Améliorer la vie quotidienne

Socialiser les logements et les espaces à vocation économiques vacants

Les logements vacants seront confiés aux communes, sans indemnisation des propriétaires. Elles devront en confier l’usufruit à titre gratuit, à l’exception des charges locatives. Les travaux nécessaires pour leur réhabilitation pourront être mensualisés à hauteur de 25% de la valeur locative estimée. Pour l’estimation des loyers, ils seront considérés comme des logements sociaux.

Prise en compte des besoins des familles nombreuses, lors des relogements, dans les programmes d’amélioration de l’habitat.

Les locaux commerciaux vacants seront confiés aux communes, sans indemnisation des propriétaires. Elles devront en confier l’usufruit à des entreprises ou des associations. Les travaux nécessaires pour leur réhabilitation pourront être mensualisés à hauteur de 25% de la valeur locative estimée.

Les exploitations agricoles vacantes seront confiées aux communes, sans indemnisation des propriétaires. Elles devront en confier l’usufruit à des entreprises ou des associations. Les travaux nécessaires pour leur réhabilitation pourront être mensualisés à hauteur de 25% de la valeur locative estimée.

Les friches industrielles seront confiées aux communes. Toutefois, les actionnaires et propriétaires des entreprises ayant pollué les terrains pourront toujours être tenus pour responsables.

Les projets d’urbanisme et d’habitat collectif devront inclure une étude d’impact en termes de genre et d’accessibilité, afin de mieux assurer le droit des femmes et des personnes en situation de handicap à un environnement sûr et sain.

Diminuer le temps de travail

Le temps de travail sera ramené à 32 heures hebdomadaires.

L’organisation du travail doit impérativement tenir compte des horaires des écoles pour les parents d’enfants scolarisés.

Interdiction du travail de nuit sauf dans les métiers où cela est socialement indispensable (hôpitaux par exemple). Interdiction de l’alternance du travail jours / nuits.

Passage des contrats à temps partiels imposés à temps pleins sur simple demande du ou de la salarié-e.

Santé

Gratuité des soins, des médicaments, des examens médicaux, y compris pour la prévention.

Maintien du salaire intégral pour tous les salariés malades, en situation de handicap ou de grossesse pathologique, ou victimes d’accidents du travail, jusqu’au moment où ils sont aptes à la reprise.

Renforcement des moyens d’action de la médecine du travail

Suppression des jours de carence, dans le public comme dans le privé.

Obligation d’une information complète et neutre des patientes des méthodes de contraception. Soutien public à la recherche sur la contraception masculine.
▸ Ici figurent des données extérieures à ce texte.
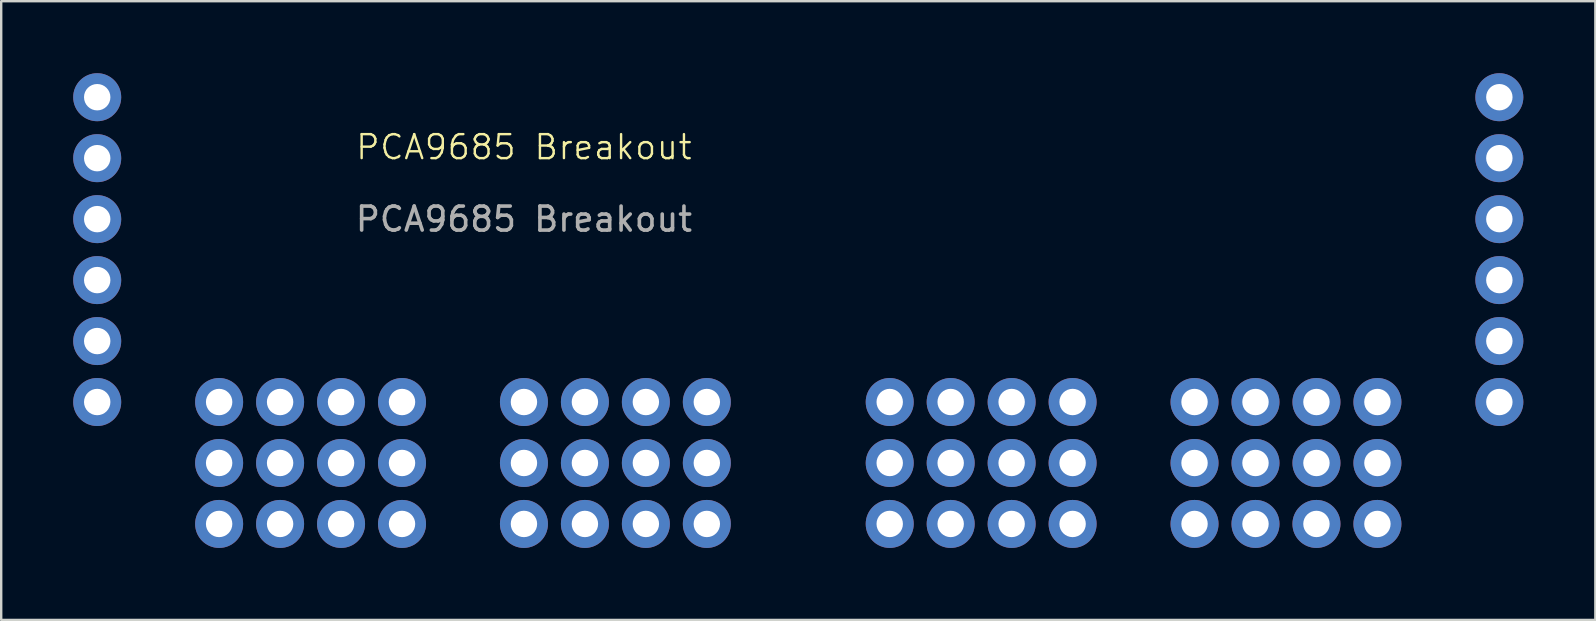
<source format=kicad_pcb>
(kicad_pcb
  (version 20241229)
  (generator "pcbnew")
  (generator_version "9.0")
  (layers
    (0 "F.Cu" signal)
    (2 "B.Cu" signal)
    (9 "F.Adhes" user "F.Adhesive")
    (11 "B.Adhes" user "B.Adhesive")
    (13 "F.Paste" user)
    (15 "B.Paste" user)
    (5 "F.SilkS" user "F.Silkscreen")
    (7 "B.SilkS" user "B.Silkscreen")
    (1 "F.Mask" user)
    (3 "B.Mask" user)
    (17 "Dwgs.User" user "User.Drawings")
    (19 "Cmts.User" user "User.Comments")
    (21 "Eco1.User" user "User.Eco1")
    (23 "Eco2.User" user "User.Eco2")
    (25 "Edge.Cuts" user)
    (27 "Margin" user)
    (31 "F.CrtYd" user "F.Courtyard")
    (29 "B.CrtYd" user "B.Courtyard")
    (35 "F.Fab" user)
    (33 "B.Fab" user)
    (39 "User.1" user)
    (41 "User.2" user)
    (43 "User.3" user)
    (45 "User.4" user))
  (footprint "PCA9685 Breakout"
    (layer "F.Cu")
    (at 6.08 18.78)
    (property "Reference" "PCA9685 Breakout" (at 12.7 -15.7 0) (unlocked yes) (layer "F.SilkS") (effects (font (size 1 1) (thickness 0.1))))
    (attr through_hole)
    (fp_text user "${REFERENCE}" (at 12.7 -12.7 0) (unlocked yes) (layer "F.Fab") (effects (font (size 1 1) (thickness 0.15))))
    (pad "" np_thru_hole circle (at -5.08 -5.08) (size 2 2) (drill 1.1) (layers "*.Cu" "*.Mask"))
    (pad "" np_thru_hole circle (at 0 -2.54) (size 2 2) (drill 1.1) (layers "*.Cu" "*.Mask"))
    (pad "" np_thru_hole circle (at 2.54 -2.54) (size 2 2) (drill 1.1) (layers "*.Cu" "*.Mask"))
    (pad "" np_thru_hole circle (at 5.08 -2.54) (size 2 2) (drill 1.1) (layers "*.Cu" "*.Mask"))
    (pad "" np_thru_hole circle (at 7.62 -2.54) (size 2 2) (drill 1.1) (layers "*.Cu" "*.Mask"))
    (pad "" np_thru_hole circle (at 12.7 -2.54) (size 2 2) (drill 1.1) (layers "*.Cu" "*.Mask"))
    (pad "" np_thru_hole circle (at 15.24 -2.54) (size 2 2) (drill 1.1) (layers "*.Cu" "*.Mask"))
    (pad "" np_thru_hole circle (at 17.78 -2.54) (size 2 2) (drill 1.1) (layers "*.Cu" "*.Mask"))
    (pad "" np_thru_hole circle (at 20.32 -2.54) (size 2 2) (drill 1.1) (layers "*.Cu" "*.Mask"))
    (pad "" np_thru_hole circle (at 27.94 -2.54) (size 2 2) (drill 1.1) (layers "*.Cu" "*.Mask"))
    (pad "" np_thru_hole circle (at 30.48 -2.54) (size 2 2) (drill 1.1) (layers "*.Cu" "*.Mask"))
    (pad "" np_thru_hole circle (at 33.02 -2.54) (size 2 2) (drill 1.1) (layers "*.Cu" "*.Mask"))
    (pad "" np_thru_hole circle (at 35.56 -2.54) (size 2 2) (drill 1.1) (layers "*.Cu" "*.Mask"))
    (pad "" np_thru_hole circle (at 40.64 -2.54) (size 2 2) (drill 1.1) (layers "*.Cu" "*.Mask"))
    (pad "" np_thru_hole circle (at 43.18 -2.54) (size 2 2) (drill 1.1) (layers "*.Cu" "*.Mask"))
    (pad "" np_thru_hole circle (at 45.72 -2.54) (size 2 2) (drill 1.1) (layers "*.Cu" "*.Mask"))
    (pad "" np_thru_hole circle (at 48.26 -2.54) (size 2 2) (drill 1.1) (layers "*.Cu" "*.Mask"))
    (pad "" np_thru_hole circle (at 53.34 -5.08) (size 2 2) (drill 1.1) (layers "*.Cu" "*.Mask"))
    (pad "1" thru_hole circle (at -5.08 -17.78) (size 2 2) (drill 1.1) (layers "*.Cu" "*.Mask"))
    (pad "1" thru_hole circle (at 0 0) (size 2 2) (drill 1.1) (layers "*.Cu" "*.Mask"))
    (pad "1" thru_hole circle (at 2.54 0) (size 2 2) (drill 1.1) (layers "*.Cu" "*.Mask"))
    (pad "1" thru_hole circle (at 5.08 0) (size 2 2) (drill 1.1) (layers "*.Cu" "*.Mask"))
    (pad "1" thru_hole circle (at 7.62 0) (size 2 2) (drill 1.1) (layers "*.Cu" "*.Mask"))
    (pad "1" thru_hole circle (at 12.7 0) (size 2 2) (drill 1.1) (layers "*.Cu" "*.Mask"))
    (pad "1" thru_hole circle (at 15.24 0) (size 2 2) (drill 1.1) (layers "*.Cu" "*.Mask"))
    (pad "1" thru_hole circle (at 17.78 0) (size 2 2) (drill 1.1) (layers "*.Cu" "*.Mask"))
    (pad "1" thru_hole circle (at 20.32 0) (size 2 2) (drill 1.1) (layers "*.Cu" "*.Mask"))
    (pad "1" thru_hole circle (at 27.94 0) (size 2 2) (drill 1.1) (layers "*.Cu" "*.Mask"))
    (pad "1" thru_hole circle (at 30.48 0) (size 2 2) (drill 1.1) (layers "*.Cu" "*.Mask"))
    (pad "1" thru_hole circle (at 33.02 0) (size 2 2) (drill 1.1) (layers "*.Cu" "*.Mask"))
    (pad "1" thru_hole circle (at 35.56 0) (size 2 2) (drill 1.1) (layers "*.Cu" "*.Mask"))
    (pad "1" thru_hole circle (at 40.64 0) (size 2 2) (drill 1.1) (layers "*.Cu" "*.Mask"))
    (pad "1" thru_hole circle (at 43.18 0) (size 2 2) (drill 1.1) (layers "*.Cu" "*.Mask"))
    (pad "1" thru_hole circle (at 45.72 0) (size 2 2) (drill 1.1) (layers "*.Cu" "*.Mask"))
    (pad "1" thru_hole circle (at 48.26 0) (size 2 2) (drill 1.1) (layers "*.Cu" "*.Mask"))
    (pad "1" thru_hole circle (at 53.34 -17.78) (size 2 2) (drill 1.1) (layers "*.Cu" "*.Mask"))
    (pad "2" thru_hole circle (at -5.08 -15.24) (size 2 2) (drill 1.1) (layers "*.Cu" "*.Mask"))
    (pad "2" thru_hole circle (at 53.34 -15.24) (size 2 2) (drill 1.1) (layers "*.Cu" "*.Mask"))
    (pad "3" thru_hole circle (at -5.08 -12.7) (size 2 2) (drill 1.1) (layers "*.Cu" "*.Mask"))
    (pad "3" thru_hole circle (at 53.34 -12.7) (size 2 2) (drill 1.1) (layers "*.Cu" "*.Mask"))
    (pad "4" thru_hole circle (at -5.08 -10.16) (size 2 2) (drill 1.1) (layers "*.Cu" "*.Mask"))
    (pad "4" thru_hole circle (at 53.34 -10.16) (size 2 2) (drill 1.1) (layers "*.Cu" "*.Mask"))
    (pad "5" thru_hole circle (at -5.08 -7.62) (size 2 2) (drill 1.1) (layers "*.Cu" "*.Mask"))
    (pad "5" thru_hole circle (at 53.34 -7.62) (size 2 2) (drill 1.1) (layers "*.Cu" "*.Mask"))
    (pad "6" thru_hole circle (at 0 -5.08) (size 2 2) (drill 1.1) (layers "*.Cu" "*.Mask"))
    (pad "7" thru_hole circle (at 2.54 -5.08) (size 2 2) (drill 1.1) (layers "*.Cu" "*.Mask"))
    (pad "8" thru_hole circle (at 5.08 -5.08) (size 2 2) (drill 1.1) (layers "*.Cu" "*.Mask"))
    (pad "9" thru_hole circle (at 7.62 -5.08) (size 2 2) (drill 1.1) (layers "*.Cu" "*.Mask"))
    (pad "10" thru_hole circle (at 12.7 -5.08) (size 2 2) (drill 1.1) (layers "*.Cu" "*.Mask"))
    (pad "11" thru_hole circle (at 15.24 -5.08) (size 2 2) (drill 1.1) (layers "*.Cu" "*.Mask"))
    (pad "12" thru_hole circle (at 17.78 -5.08) (size 2 2) (drill 1.1) (layers "*.Cu" "*.Mask"))
    (pad "13" thru_hole circle (at 20.32 -5.08) (size 2 2) (drill 1.1) (layers "*.Cu" "*.Mask"))
    (pad "14" thru_hole circle (at 27.94 -5.08) (size 2 2) (drill 1.1) (layers "*.Cu" "*.Mask"))
    (pad "15" thru_hole circle (at 30.48 -5.08) (size 2 2) (drill 1.1) (layers "*.Cu" "*.Mask"))
    (pad "16" thru_hole circle (at 33.02 -5.08) (size 2 2) (drill 1.1) (layers "*.Cu" "*.Mask"))
    (pad "17" thru_hole circle (at 35.56 -5.08) (size 2 2) (drill 1.1) (layers "*.Cu" "*.Mask"))
    (pad "18" thru_hole circle (at 40.64 -5.08) (size 2 2) (drill 1.1) (layers "*.Cu" "*.Mask"))
    (pad "19" thru_hole circle (at 43.18 -5.08) (size 2 2) (drill 1.1) (layers "*.Cu" "*.Mask"))
    (pad "20" thru_hole circle (at 45.72 -5.08) (size 2 2) (drill 1.1) (layers "*.Cu" "*.Mask"))
    (pad "21" thru_hole circle (at 48.26 -5.08) (size 2 2) (drill 1.1) (layers "*.Cu" "*.Mask")))
  (gr_rect
    (start -3 -3)
    (end 63.42 22.78)
    (stroke (width 0.1) (type default))
    (fill no)
    (layer "Edge.Cuts")))
</source>
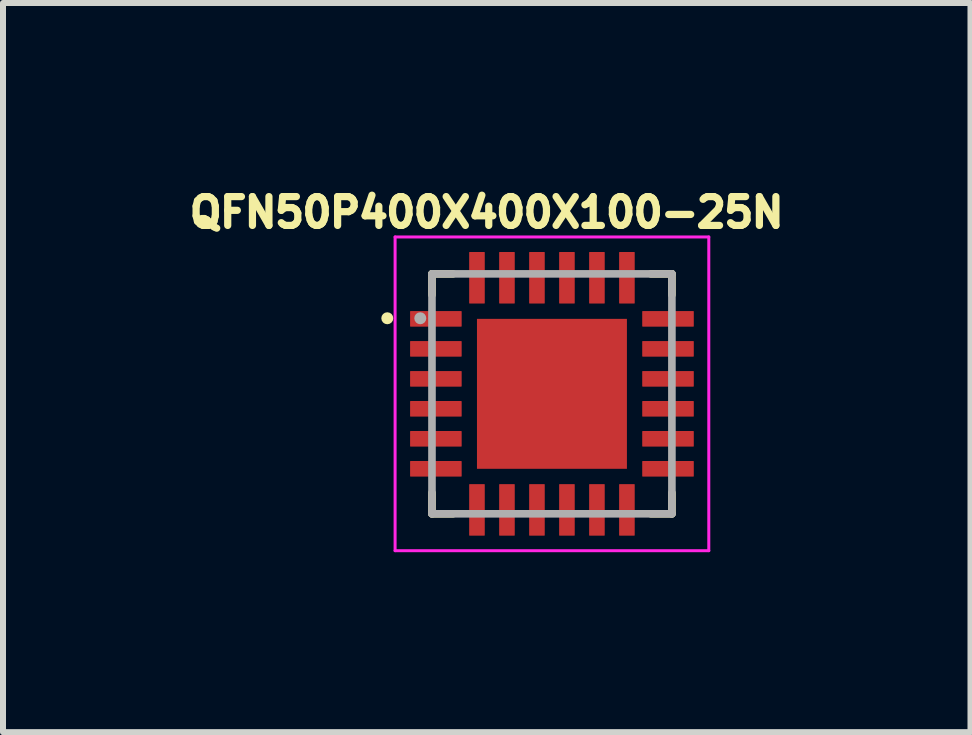
<source format=kicad_pcb>
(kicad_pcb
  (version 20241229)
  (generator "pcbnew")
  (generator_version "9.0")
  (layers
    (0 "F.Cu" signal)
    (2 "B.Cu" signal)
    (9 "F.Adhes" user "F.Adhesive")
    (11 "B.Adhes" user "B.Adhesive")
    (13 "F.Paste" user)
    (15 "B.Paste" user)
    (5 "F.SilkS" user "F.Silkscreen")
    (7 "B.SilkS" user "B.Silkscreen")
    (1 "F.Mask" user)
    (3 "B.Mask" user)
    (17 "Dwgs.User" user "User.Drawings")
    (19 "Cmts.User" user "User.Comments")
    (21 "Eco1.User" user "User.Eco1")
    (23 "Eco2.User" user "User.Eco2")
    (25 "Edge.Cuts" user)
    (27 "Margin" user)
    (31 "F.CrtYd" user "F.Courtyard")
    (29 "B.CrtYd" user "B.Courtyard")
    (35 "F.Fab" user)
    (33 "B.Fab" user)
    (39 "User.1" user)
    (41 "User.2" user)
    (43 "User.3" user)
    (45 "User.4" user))
  (footprint "QFN50P400X400X100-25N"
    (layer "F.Cu")
    (at 6.152 3.516)
    (property "Reference" "QFN50P400X400X100-25N" (at -1.088 -3.024 0) (layer "F.SilkS") (effects (font (size 0.481 0.481) (thickness 0.15))))
    (attr smd)
    (fp_line (start -2 -2) (end -2 -1.65) (stroke (width 0.127) (type solid)) (layer "F.SilkS"))
    (fp_line (start -2 -2) (end -1.65 -2) (stroke (width 0.127) (type solid)) (layer "F.SilkS"))
    (fp_line (start -2 2) (end -2 1.65) (stroke (width 0.127) (type solid)) (layer "F.SilkS"))
    (fp_line (start -2 2) (end -1.65 2) (stroke (width 0.127) (type solid)) (layer "F.SilkS"))
    (fp_line (start 2 -2) (end 1.65 -2) (stroke (width 0.127) (type solid)) (layer "F.SilkS"))
    (fp_line (start 2 -2) (end 2 -1.65) (stroke (width 0.127) (type solid)) (layer "F.SilkS"))
    (fp_line (start 2 2) (end 1.65 2) (stroke (width 0.127) (type solid)) (layer "F.SilkS"))
    (fp_line (start 2 2) (end 2 1.65) (stroke (width 0.127) (type solid)) (layer "F.SilkS"))
    (fp_circle (center -2.745 -1.26) (end -2.695 -1.26) (stroke (width 0.1) (type solid)) (fill no) (layer "F.SilkS"))
    (fp_poly (pts (xy -1.092 0.17) (xy -0.17 0.17) (xy -0.17 1.092) (xy -1.092 1.092)) (stroke (width 0.01) (type solid)) (fill yes) (layer "F.Paste"))
    (fp_poly (pts (xy -1.091 -1.09) (xy -0.17 -1.09) (xy -0.17 -0.17) (xy -1.091 -0.17)) (stroke (width 0.01) (type solid)) (fill yes) (layer "F.Paste"))
    (fp_poly (pts (xy 0.17 0.17) (xy 1.09 0.17) (xy 1.09 1.09) (xy 0.17 1.09)) (stroke (width 0.01) (type solid)) (fill yes) (layer "F.Paste"))
    (fp_poly (pts (xy 0.17 -1.09) (xy 1.09 -1.09) (xy 1.09 -0.17) (xy 0.17 -0.17)) (stroke (width 0.01) (type solid)) (fill yes) (layer "F.Paste"))
    (fp_line (start -2.615 -2.615) (end 2.615 -2.615) (stroke (width 0.05) (type solid)) (layer "F.CrtYd"))
    (fp_line (start -2.615 2.615) (end -2.615 -2.615) (stroke (width 0.05) (type solid)) (layer "F.CrtYd"))
    (fp_line (start -2.615 2.615) (end 2.615 2.615) (stroke (width 0.05) (type solid)) (layer "F.CrtYd"))
    (fp_line (start 2.615 2.615) (end 2.615 -2.615) (stroke (width 0.05) (type solid)) (layer "F.CrtYd"))
    (fp_line (start -2 2) (end -2 -2) (stroke (width 0.127) (type solid)) (layer "F.Fab"))
    (fp_line (start 2 -2) (end -2 -2) (stroke (width 0.127) (type solid)) (layer "F.Fab"))
    (fp_line (start 2 2) (end -2 2) (stroke (width 0.127) (type solid)) (layer "F.Fab"))
    (fp_line (start 2 2) (end 2 -2) (stroke (width 0.127) (type solid)) (layer "F.Fab"))
    (fp_circle (center -2.195 -1.26) (end -2.145 -1.26) (stroke (width 0.1) (type solid)) (fill no) (layer "F.Fab"))
    (pad "1" smd roundrect (at -1.935 -1.25) (size 0.86 0.26) (layers "F.Cu" "F.Mask" "F.Paste") (roundrect_rratio 0.035))
    (pad "2" smd roundrect (at -1.935 -0.75) (size 0.86 0.26) (layers "F.Cu" "F.Mask" "F.Paste") (roundrect_rratio 0.035))
    (pad "3" smd roundrect (at -1.935 -0.25) (size 0.86 0.26) (layers "F.Cu" "F.Mask" "F.Paste") (roundrect_rratio 0.035))
    (pad "4" smd roundrect (at -1.935 0.25) (size 0.86 0.26) (layers "F.Cu" "F.Mask" "F.Paste") (roundrect_rratio 0.035))
    (pad "5" smd roundrect (at -1.935 0.75) (size 0.86 0.26) (layers "F.Cu" "F.Mask" "F.Paste") (roundrect_rratio 0.035))
    (pad "6" smd roundrect (at -1.935 1.25) (size 0.86 0.26) (layers "F.Cu" "F.Mask" "F.Paste") (roundrect_rratio 0.035))
    (pad "7" smd roundrect (at -1.25 1.935) (size 0.26 0.86) (layers "F.Cu" "F.Mask" "F.Paste") (roundrect_rratio 0.035))
    (pad "8" smd roundrect (at -0.75 1.935) (size 0.26 0.86) (layers "F.Cu" "F.Mask" "F.Paste") (roundrect_rratio 0.035))
    (pad "9" smd roundrect (at -0.25 1.935) (size 0.26 0.86) (layers "F.Cu" "F.Mask" "F.Paste") (roundrect_rratio 0.035))
    (pad "10" smd roundrect (at 0.25 1.935) (size 0.26 0.86) (layers "F.Cu" "F.Mask" "F.Paste") (roundrect_rratio 0.035))
    (pad "11" smd roundrect (at 0.75 1.935) (size 0.26 0.86) (layers "F.Cu" "F.Mask" "F.Paste") (roundrect_rratio 0.035))
    (pad "12" smd roundrect (at 1.25 1.935) (size 0.26 0.86) (layers "F.Cu" "F.Mask" "F.Paste") (roundrect_rratio 0.035))
    (pad "13" smd roundrect (at 1.935 1.25) (size 0.86 0.26) (layers "F.Cu" "F.Mask" "F.Paste") (roundrect_rratio 0.035))
    (pad "14" smd roundrect (at 1.935 0.75) (size 0.86 0.26) (layers "F.Cu" "F.Mask" "F.Paste") (roundrect_rratio 0.035))
    (pad "15" smd roundrect (at 1.935 0.25) (size 0.86 0.26) (layers "F.Cu" "F.Mask" "F.Paste") (roundrect_rratio 0.035))
    (pad "16" smd roundrect (at 1.935 -0.25) (size 0.86 0.26) (layers "F.Cu" "F.Mask" "F.Paste") (roundrect_rratio 0.035))
    (pad "17" smd roundrect (at 1.935 -0.75) (size 0.86 0.26) (layers "F.Cu" "F.Mask" "F.Paste") (roundrect_rratio 0.035))
    (pad "18" smd roundrect (at 1.935 -1.25) (size 0.86 0.26) (layers "F.Cu" "F.Mask" "F.Paste") (roundrect_rratio 0.035))
    (pad "19" smd roundrect (at 1.25 -1.935) (size 0.26 0.86) (layers "F.Cu" "F.Mask" "F.Paste") (roundrect_rratio 0.035))
    (pad "20" smd roundrect (at 0.75 -1.935) (size 0.26 0.86) (layers "F.Cu" "F.Mask" "F.Paste") (roundrect_rratio 0.035))
    (pad "21" smd roundrect (at 0.25 -1.935) (size 0.26 0.86) (layers "F.Cu" "F.Mask" "F.Paste") (roundrect_rratio 0.035))
    (pad "22" smd roundrect (at -0.25 -1.935) (size 0.26 0.86) (layers "F.Cu" "F.Mask" "F.Paste") (roundrect_rratio 0.035))
    (pad "23" smd roundrect (at -0.75 -1.935) (size 0.26 0.86) (layers "F.Cu" "F.Mask" "F.Paste") (roundrect_rratio 0.035))
    (pad "24" smd roundrect (at -1.25 -1.935) (size 0.26 0.86) (layers "F.Cu" "F.Mask" "F.Paste") (roundrect_rratio 0.035))
    (pad "25" smd rect (at 0 0) (size 2.5 2.5) (layers "F.Cu" "F.Mask")))
  (gr_rect
    (start -3 -3)
    (end 13.13 9.156)
    (stroke (width 0.1) (type default))
    (fill no)
    (layer "Edge.Cuts")))
</source>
Reconnaissance de la pénibilité des tâches répétitives et des poids portés de manière répétée pour toutes les professions.

Réouverture de toutes les maternités, de tous les hôpitaux, de tous les centres de soins psychiatriques fermés.

Retraites

L’âge de départ en retraite sera ramené à 60 ans (ou moins, pour les professions qui partent plus tôt), sans condition de nombre d’années de cotisations.

Mise en place d’un dispositif de cessation progressive d’activité.

Salaires

Plafonnement des salaires à deux fois le salaire net médian, afin d’augmenter les bas salaires, particulièrement dans les professions majoritairement féminines.

Mise en place d’un système de réduction des inégalités salariales, par l’abaissement progressif des plus hauts salaires et augmentation des plus bas salaires, au rythme de 1% de la masse salariale par an.

Mettre en place une grille unique des salaires dans la fonction publique, intégrant les primes dans le salaire de base.

Mise en place d’une politique de salaire minimum, dans tous les pays de l’Union européenne, à 60% du revenu médian.

Social

Interdiction des radiations par Pôle emploi.

Interdiction du travail obligatoire pour les bénéficiaires des minima sociaux.

Indemnisation du chômage pendant quatre ans à 90 % du dernier salaire

Simplification du système des aides sociales. Celles-ci seront mises en place sans avoir à en faire la demande, en fonction des situations, afin de lutter contre le non-recours aux droits.

Augmenter les capacités d’hébergement des foyers d’accueil pour sans-abris. Les foyers ne doivent refuser personne, quelque soit sa nationalité ou sa situation.

Augmenter les capacités d’hébergement des centres d’aide sociale à l’enfance, notamment pour éviter la séparation des fratries.

Éducation

Permettre une meilleure intégration des élèves en situation de handicap dans les établissements scolaire en prenant en compte les questions d’accessibilité.